[Directions]
• 1. Answer these questions from the passage on TIHKAL:
(a) In what year was the book written?
(b) How many psychedelic compounds does the synthesis manual in the second part cover?
(c) On which website has Shulgin made the second part freely available?
• 2. For each statement, say whether the passage on TIHKAL supports it (yes or no), and quote the words that decide it:
(a) TIHKAL is divided into three parts.
(b) The first part opens with a fictionalized autobiography.
(c) The first part can be read for free online.
• 3. Continue the passage on TIHKAL from its last sentence.

[Document text]
::::
TIHKAL: The Continuation is a 1997 book written by Alexander Shulgin and Ann Shulgin about a family of psychoactive drugs known as tryptamines. A sequel to PIHKAL: A Chemical Love Story, TIHKAL is an acronym that stands for "Tryptamines I Have Known and Loved".

Content
TIHKAL, much like its predecessor PIHKAL, is divided into two parts. The first part, for which all rights are reserved, begins with a fictionalized autobiography, picking up where the similar section of PIHKAL left off; it then continues with a collection of essays on topics ranging from psychotherapy and the Jungian mind to the prevalence of DMT in nature, ayahuasca and the War on Drugs. The second part of TIHKAL, which may be conditionally distributed for non-commercial reproduction (see external links below), is a detailed synthesis manual for 55 psychedelic compounds (many discovered by Alexander Shulgin himself), including their chemical structures, dosage recommendations, and qualitative comments. Shulgin has made the second part freely available on Erowid.org while the first part is available only in the printed text.
::::
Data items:
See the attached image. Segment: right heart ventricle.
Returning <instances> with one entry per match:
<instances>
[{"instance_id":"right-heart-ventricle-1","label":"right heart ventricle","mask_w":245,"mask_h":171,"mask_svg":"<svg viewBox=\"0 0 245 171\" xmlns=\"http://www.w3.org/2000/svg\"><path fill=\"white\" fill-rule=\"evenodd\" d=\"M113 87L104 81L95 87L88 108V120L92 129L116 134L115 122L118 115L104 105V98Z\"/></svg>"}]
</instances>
::::
[Answers per task]
• 1.
(a) 1997
(b) 55
(c) Erowid.org

• 2.
(a) No: "is divided into two parts."
(b) Yes: "begins with a fictionalized autobiography"
(c) No: "the first part is available only in the printed text."

• 3.
Like PIHKAL, the Shulgins were motivated to release the synthesis information as a way to protect the public's access to information about psychedelic compounds, a goal Alexander Shulgin has noted many times. Following a raid of his laboratory in 1994 by the United States DEA, Richard Meyer, spokesman for DEA's San Francisco Field Division, stated that "It is our opinion that those books [referring to the previous work, PIHKAL] are pretty much cookbooks on how to make illegal drugs. Agents tell me that in clandestine labs that they have raided, they have found copies of those books."

Tryptamines listed

See also 
 PiHKAL, the 1991 book by the same authors, on phenethylamines.

Notes

External links

 Erowid Online Books: TIHKAL: The Continuation by Alexander & Ann Shulgin
 "Shulgin in Spanish" Project – Information on the first complete translation of PIHKAL and TIHKAL into Spanish
 TIHKAL • Info: A visual index and map of TIHKAL, including the formatted text of Book II. Includes over 300 corrections to the original HTML version.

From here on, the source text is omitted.